Already running Pi-hole or AdGuard Home? Bring your settings across in one command:

minos import pihole /etc/pihole

…or upload gravity.db / AdGuardHome.yaml in the UI. You can export and restore the whole Minos config as YAML at any time.

Documentation

  • Getting started — install, host prep, systemd, encrypted DNS, monitoring, and the full config reference.
  • REST API reference — every endpoint, with examples.
  • Home Assistant recipes — blocking switch, sensors, bedtime automations, events on your phone.
  • Roadmap — what shipped, what's under consideration.

Roadmap

Everything from the July 2026 competitive review has shipped — the resolver core (cache, dedup, serve-stale, failover health, private reverse zones), family controls, the Pi-hole/AdGuard importer with a UI uploader, client-facing DoT/DoH with automatic ACME certificates, metrics, notifications, an opt-in update check, and the release pipeline.

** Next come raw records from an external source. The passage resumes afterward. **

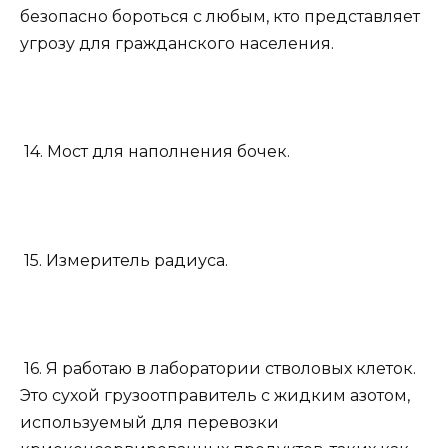
безопасно бороться с любым, кто представляет
угрозу для гражданского населения.
14. Мост для наполнения бочек.
15. Измеритель радиуса.
16. Я работаю в лаборатории стволовых клеток.
Это сухой грузоотправитель с жидким азотом,
используемый для перевозки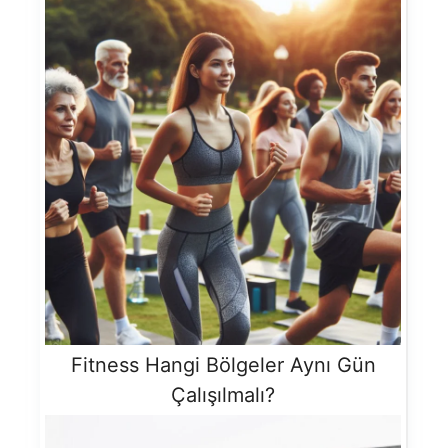
Fitness Hangi Bölgeler Aynı Gün
Çalışılmalı?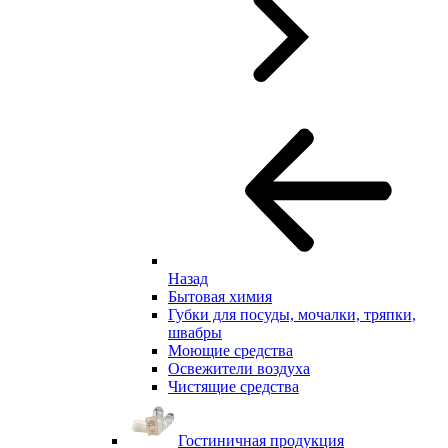
Назад
Бытовая химия
Губки для посуды, мочалки, тряпки,
швабры
Моющие средства
Освежители воздуха
Чистящие средства
Гостиничная продукция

The only item still under consideration is DNSSEC validation; details are in docs/roadmap.md.

Developing

Go 1.22+, Node 20+.

make test    # runs the Go suite with the race detector
make lint    # runs golangci-lint and the frontend type check
make bench   # runs the filter engine benchmarks

See CLAUDE.md in the repo for architecture, conventions, and performance budgets.

License

Minos is released under the GPLv3 licence. See the repository for the full text.